**WHAT IS BEING ASKED:** Render the lines below, from the one containing "right elbow: (87, 215, -10)" through the end of the items, as a numbered list, omitting any blank lines.

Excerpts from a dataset

=======

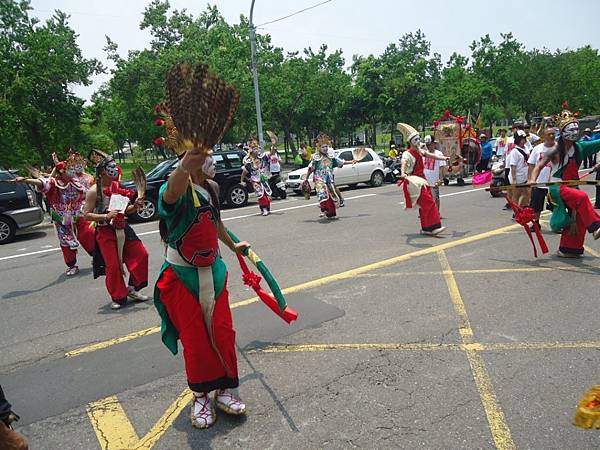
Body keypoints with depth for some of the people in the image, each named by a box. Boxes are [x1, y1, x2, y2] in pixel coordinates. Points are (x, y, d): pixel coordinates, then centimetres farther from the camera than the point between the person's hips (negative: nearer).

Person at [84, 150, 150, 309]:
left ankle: (132, 289, 18)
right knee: (113, 265, -2)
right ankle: (118, 297, 17)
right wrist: (105, 216, -24)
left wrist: (135, 206, -6)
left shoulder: (119, 187, 5)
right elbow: (87, 215, -10)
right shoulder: (94, 191, -11)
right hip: (105, 232, -6)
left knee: (141, 255, 2)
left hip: (122, 228, 6)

=======

**RESPONSE AREA:**
1. right elbow: (87, 215, -10)
2. right shoulder: (94, 191, -11)
3. right hip: (105, 232, -6)
4. left knee: (141, 255, 2)
5. left hip: (122, 228, 6)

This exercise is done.